Text Prediction Algorithm - Data Science Capstone project

Next-Word Prediction Using N-gram Language Model

Dejan Dojcinovic

2026-03-10

Algorithm Description

5-gram Language Model with Stupid Backoff

  • Predicts next word based on previous 4 words
  • Backoff: 5-gram → 4-gram → 3-gram → 2-gram → 1-gram
  • Apply penalty (α = 0.4) at each level
  • Return top 5 predictions with scores

Model Statistics:

  • Size: 33 MB | Vocabulary: 50,000 words
  • N-grams: 3.7 million | Training: 13M sentences
  • Response: ~3 ms

Application Description

Interactive Shiny Application

  • Real-Time Prediction: Enter text, get instant predictions with confidence scores

  • Top 5 Results: View likely words with visual bars

  • Performance Metrics: See n-gram level and response time

  • Clean Predictions: Filters stopwords, returns meaningful words only

Instructions on How to Use

1. Enter Text - Type a phrase (e.g., “I’m going to”)

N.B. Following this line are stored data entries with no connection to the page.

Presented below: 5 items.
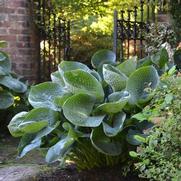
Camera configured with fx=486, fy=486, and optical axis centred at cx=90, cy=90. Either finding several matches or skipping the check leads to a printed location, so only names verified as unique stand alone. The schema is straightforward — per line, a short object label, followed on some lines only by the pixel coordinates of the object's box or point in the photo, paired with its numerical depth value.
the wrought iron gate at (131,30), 6.94
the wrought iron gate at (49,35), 7.44
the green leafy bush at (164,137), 2.43
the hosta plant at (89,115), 3.15
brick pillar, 6.96
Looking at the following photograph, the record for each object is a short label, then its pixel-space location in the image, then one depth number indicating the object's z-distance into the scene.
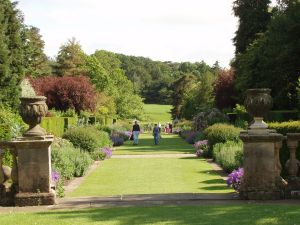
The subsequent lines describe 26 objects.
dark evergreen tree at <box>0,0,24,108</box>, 40.84
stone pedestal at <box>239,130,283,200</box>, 9.66
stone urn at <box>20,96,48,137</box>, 9.62
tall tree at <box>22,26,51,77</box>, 60.44
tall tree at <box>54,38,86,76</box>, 78.84
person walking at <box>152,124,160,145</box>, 33.88
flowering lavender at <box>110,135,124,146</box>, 34.92
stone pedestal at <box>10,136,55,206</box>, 9.55
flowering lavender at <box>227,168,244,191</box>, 11.47
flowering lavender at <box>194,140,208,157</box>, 23.95
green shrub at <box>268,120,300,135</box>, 11.20
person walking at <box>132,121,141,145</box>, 34.81
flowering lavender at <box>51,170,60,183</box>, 12.23
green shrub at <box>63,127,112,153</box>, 22.86
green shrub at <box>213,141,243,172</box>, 16.80
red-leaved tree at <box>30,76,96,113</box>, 47.00
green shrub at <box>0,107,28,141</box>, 14.34
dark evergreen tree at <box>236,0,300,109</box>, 36.25
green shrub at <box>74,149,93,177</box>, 16.85
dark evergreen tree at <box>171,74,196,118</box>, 99.33
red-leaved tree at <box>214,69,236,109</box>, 55.19
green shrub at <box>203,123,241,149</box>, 23.53
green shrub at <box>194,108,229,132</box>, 36.34
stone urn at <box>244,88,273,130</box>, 9.77
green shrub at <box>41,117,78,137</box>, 27.41
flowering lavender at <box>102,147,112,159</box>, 23.87
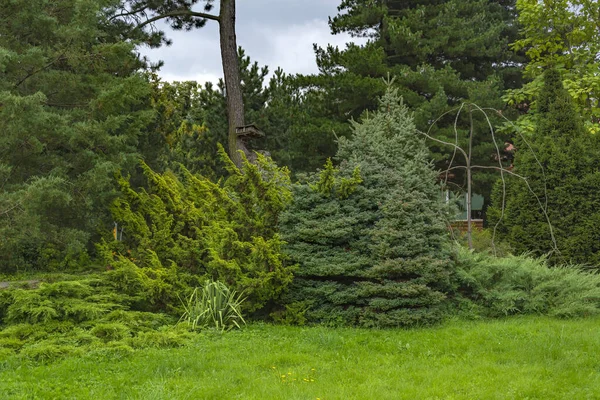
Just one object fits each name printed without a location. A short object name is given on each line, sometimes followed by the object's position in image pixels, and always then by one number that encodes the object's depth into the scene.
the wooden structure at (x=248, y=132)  12.06
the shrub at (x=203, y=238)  6.59
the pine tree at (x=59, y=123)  7.48
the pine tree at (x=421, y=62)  14.30
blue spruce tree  6.23
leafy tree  13.93
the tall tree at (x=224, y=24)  12.62
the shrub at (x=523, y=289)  6.75
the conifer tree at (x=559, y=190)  8.84
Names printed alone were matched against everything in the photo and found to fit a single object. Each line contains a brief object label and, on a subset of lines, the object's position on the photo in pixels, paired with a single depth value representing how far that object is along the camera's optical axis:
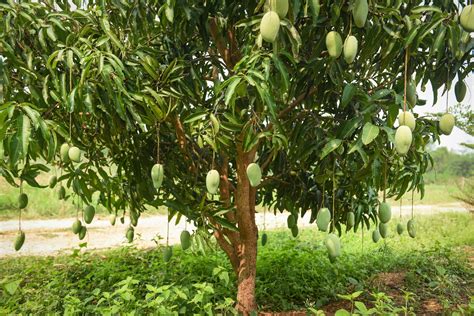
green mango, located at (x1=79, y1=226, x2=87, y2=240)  2.01
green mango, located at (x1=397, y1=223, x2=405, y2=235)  2.07
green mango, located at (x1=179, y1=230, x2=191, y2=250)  1.67
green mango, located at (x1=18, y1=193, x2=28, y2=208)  1.75
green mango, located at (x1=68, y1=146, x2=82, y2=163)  1.38
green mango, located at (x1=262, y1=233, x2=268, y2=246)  2.33
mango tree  1.27
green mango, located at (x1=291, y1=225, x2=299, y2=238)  2.11
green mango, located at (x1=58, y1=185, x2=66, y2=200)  1.94
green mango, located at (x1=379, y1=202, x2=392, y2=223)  1.49
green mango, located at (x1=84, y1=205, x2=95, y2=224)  1.79
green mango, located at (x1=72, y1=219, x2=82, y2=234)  1.98
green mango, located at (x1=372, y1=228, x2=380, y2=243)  2.04
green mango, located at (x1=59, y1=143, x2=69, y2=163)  1.42
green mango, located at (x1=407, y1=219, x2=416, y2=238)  1.85
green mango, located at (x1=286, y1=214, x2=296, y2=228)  2.07
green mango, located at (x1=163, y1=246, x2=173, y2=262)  1.96
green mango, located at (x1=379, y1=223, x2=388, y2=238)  1.70
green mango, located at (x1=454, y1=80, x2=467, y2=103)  1.42
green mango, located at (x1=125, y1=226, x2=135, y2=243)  2.12
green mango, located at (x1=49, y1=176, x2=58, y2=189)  1.83
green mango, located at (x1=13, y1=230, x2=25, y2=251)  1.80
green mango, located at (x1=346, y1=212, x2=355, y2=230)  1.84
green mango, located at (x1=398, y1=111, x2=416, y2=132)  1.19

2. Click Predict - Press button or use example sentences

3. View Results - Top 5 predictions with confidence percentages

4. Explore Details - Check n-gram level, response time, model stats

How It Functions

Process: Clean text → Extract context → Search tables → Apply backoff → Filter → Return predictions

Training Data: 50% OpenSubtitles, 20% Movies, 15% Twitter, 10% Blogs, 5% News

Evaluation: - 90% accuracy (multiple choice) - 100% meaningful predictions - 20% accuracy (open prediction)